With respect to Socrates, my unexamined life is not worth living. The front room is the face we show everyone but we hide our true self in the back room.
The population I serve is mostly in their 80’s or 90’s. And most have been given a diagnosis of Senile Dementia, indicating late onset, with a possible add-on of Complications from Alzheimer’s or Parkinson’s Disease. Though well-read in how to treat older adults with mood and behavior issues there is no substitute for experience.
Sitting with someone who does not remember you from last week and proceeds to tell you a story you heard before. How the interaction changes when he feels a present physical pain, allowing you to inquire about the pain, sharing how he showed you where it hurt last week, the history of the pain, the tests run, the results given finding nothing and how these doctors all have their heads up their asses to find nothing since there’s something there because he can feel and last week asked you to feel it. But most importantly, how it made him feel, not to be understood.
This can be one of more minor forms of senile dementia, despite this exchange happening several weeks in a row.
Sitting with someone who does not remember you from last week and after a few minutes does not remember you again. She lays in her hospital bed looking at a quilt on top of the hospital dresser. What is that, she asks. You tell her it’s a quilt. She verbalizes comprehension. And less than five minutes later points to the top of the hospital dresser. What is that, she asks. You tell her it’s a quilt. She verbalizes comprehension. This goes on another six times in your session. Sometimes she is disbelieving it is a quilt, mistaking it for clothes. Other times, she believes you are here to take the quilt since she no longer remembers who you are anyway. You are here since it was reported she isolates in her room and has no family or friends visiting her and may be depressed. Never underestimate the power of visitation.
This can be one of the more serious forms of senile dementia.
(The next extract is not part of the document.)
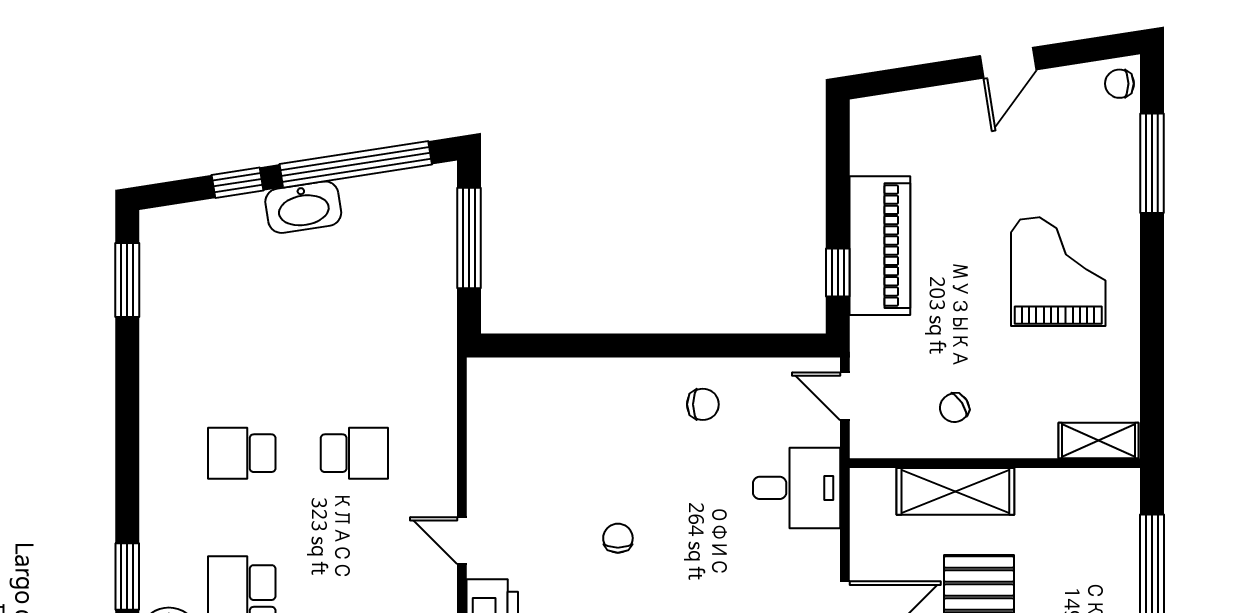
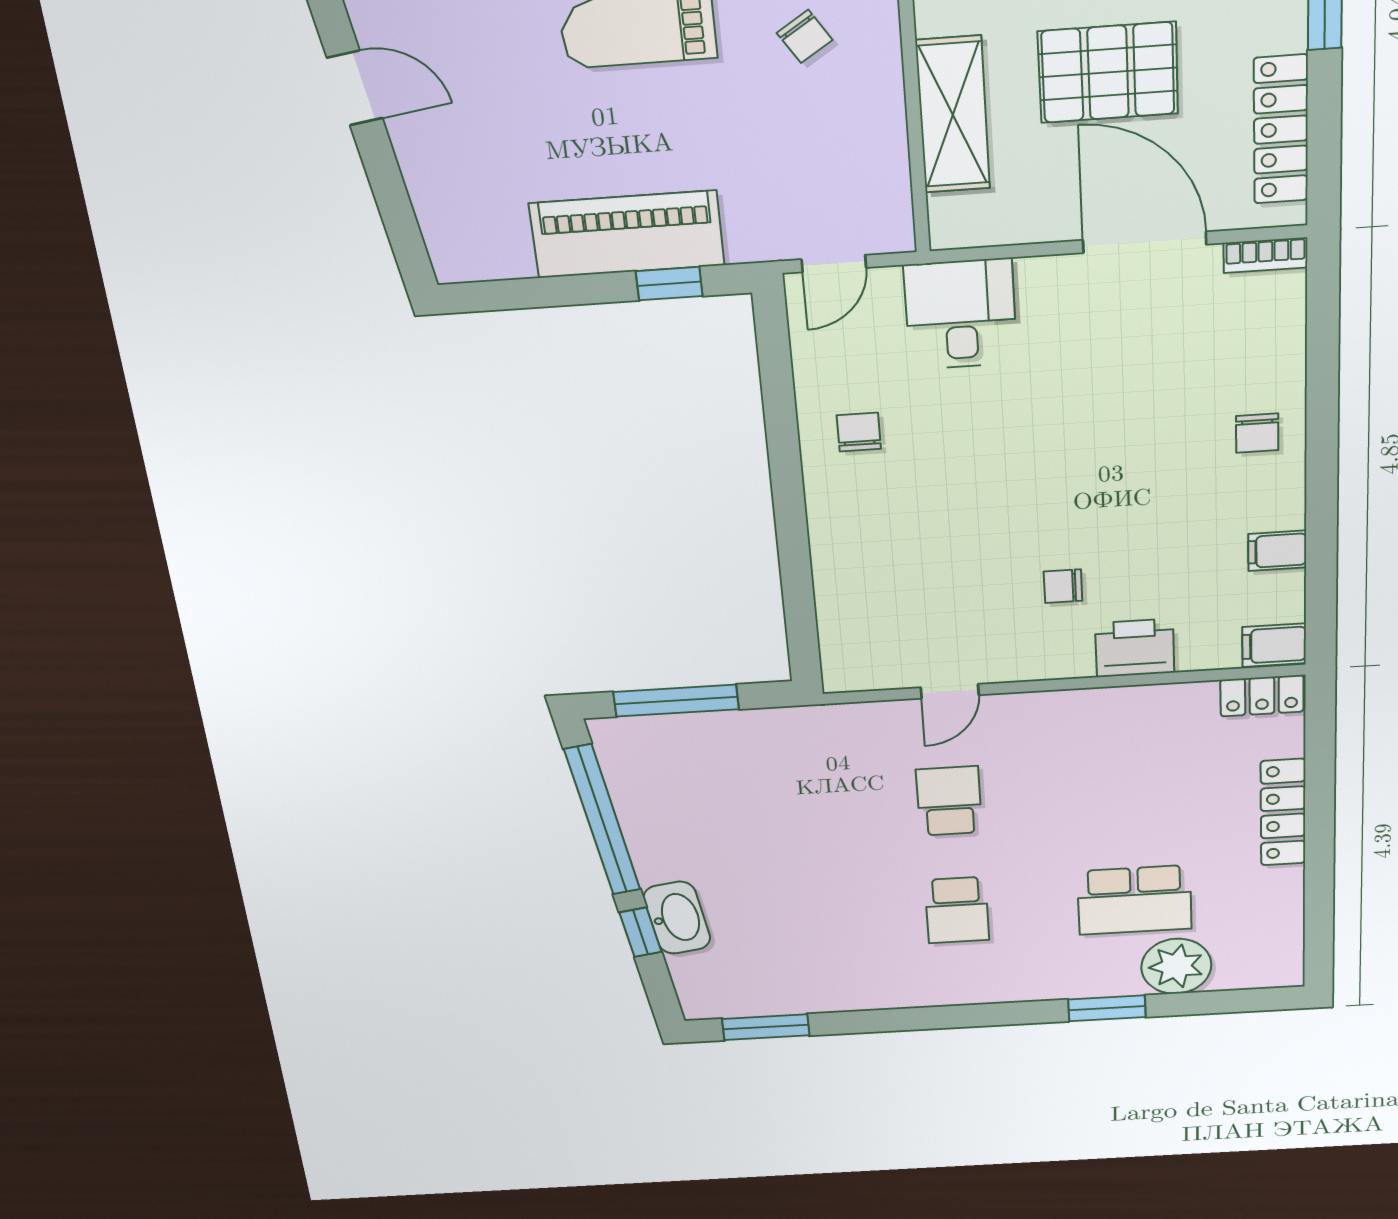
washbasin: (303, 207) -> (677, 918), moved
chair: (954, 408) -> (805, 36), moved
chair: (618, 538) -> (1063, 586), moved
door: (462, 541) -> (950, 691), moved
And finally, for the sake of brevity or late night Friday end of the week tiredness, there is an occasion you are sitting with someone and she mistakes you for an old boyfriend of hers, suddenly grabbing your hand and pulling you closer. You smile and remind her you are married while slowly pulling your hand away, while the nurse’s aide is yelling at her to find another man her own age. She looks at you, asking if you will be taking her to church to see her mother this afternoon, citing the church name and the blue dress her mother wants her to wear. You know not to address that her mother passed away in 1989. Not unless there is a therapeutic outcome to be gained from the gentle confrontation. You are fascinated at the detail of these memories, how vivid they are from probably over 60 years ago. But the most interesting aspect to come from this patient is how every single word she has ever said to you has been sung as if it were a hymn verse. “Come now, dear Roger-r-r-r- and ta-aake my hand… we’re goin’ to see my mother-r-r- and talk ‘bout the promised land!”. Only to return next week to a blank slate, no memory of who you are, the only constant is the singsong of her voice. In circumstances like these, the patient’s behavior is monitored more closely than the patient’s mood, given to unpredictable actions.
This can be dementia with delusions/hallucinations from possible Alzheimer’s complications.
To close, ( for real because I am quite sleepy) I wanted to show a few examples of people in my current world and what their here and now means to them.
The first example I gave could be someone’s grandmother, not diagnosed with dementia, but just a little forgetful and repetitive. I think it is important to note a distinction between the two.
There is a growing population, soon to mushroom as the boomers grow older, for people in nursing homes. People who until recently, held jobs, lived in their own homes, took care of their finances, ate fed and bathed themselves, had shared a life with someone, spoke with authority and were regarded as competent, intelligent adults.
They are now generally placed in the helpless, pitiful, underserved, what can be done for them category.
They used to be us.
If you listen closely, they still are.